Can a consumer who bought a defective automobile be required to waive the right to bring a lawsuit under the New Jersey Lemon Law?
All too often, consumer contracts make it hard for purchasers to bring an action for fraud, breach of contract or other wrongdoing by a seller. When buying a new or used automobile, consumers are sometimes required to waive their rights to file a lawsuit and instead must accept provisions forcing them to resolve disputes through arbitration.
A recent New Jersey bill would change that. The proposed amendment to the state's Truth-in-Consumer Contract, Warranty and Notice Act would bar consumer contracts from limiting a consumer's right to sue without the consumer's permission.

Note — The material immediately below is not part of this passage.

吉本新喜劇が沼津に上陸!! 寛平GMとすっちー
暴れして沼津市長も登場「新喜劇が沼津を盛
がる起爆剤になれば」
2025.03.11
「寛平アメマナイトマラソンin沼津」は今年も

Among other rights that could not be waived or limited in a consumer contract under the proposed bill, consumers would retain their right to bring lawsuits under the New Jersey Lemon Law, the Consumer Fraud Act and other federal and state consumer protection statutes.

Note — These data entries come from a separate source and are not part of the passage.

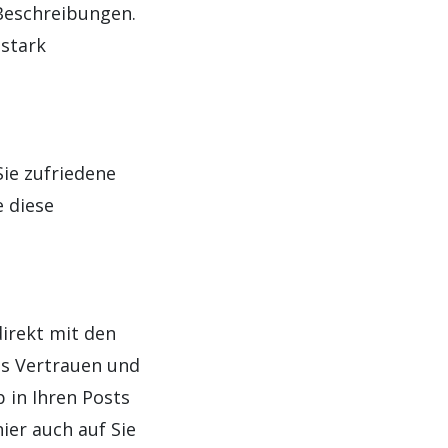
Beschreibungen.
 stark
ie zufriedene
e diese
irekt mit den
das Vertrauen und
 in Ihren Posts
ier auch auf Sie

The new law would penalize stores and dealers that give consumers contracts that obligate the consumer to waive his or her legal rights. The contract could be deemed void and, in addition to damages and lawyers' fees, the violator would have to pay the consumer $100.
Business groups oppose the bill claiming that it violates the Federal Arbitration Act and is unenforceable. Pro-consumer groups, however, support the bill, noting the growing practice of car dealerships and other companies to force consumers into arbitration to settle claims over defective cars and "lemons." Consumers who are able to avoid arbitration and avail themselves of the New Jersey Lemon Law may get a more favorable outcome.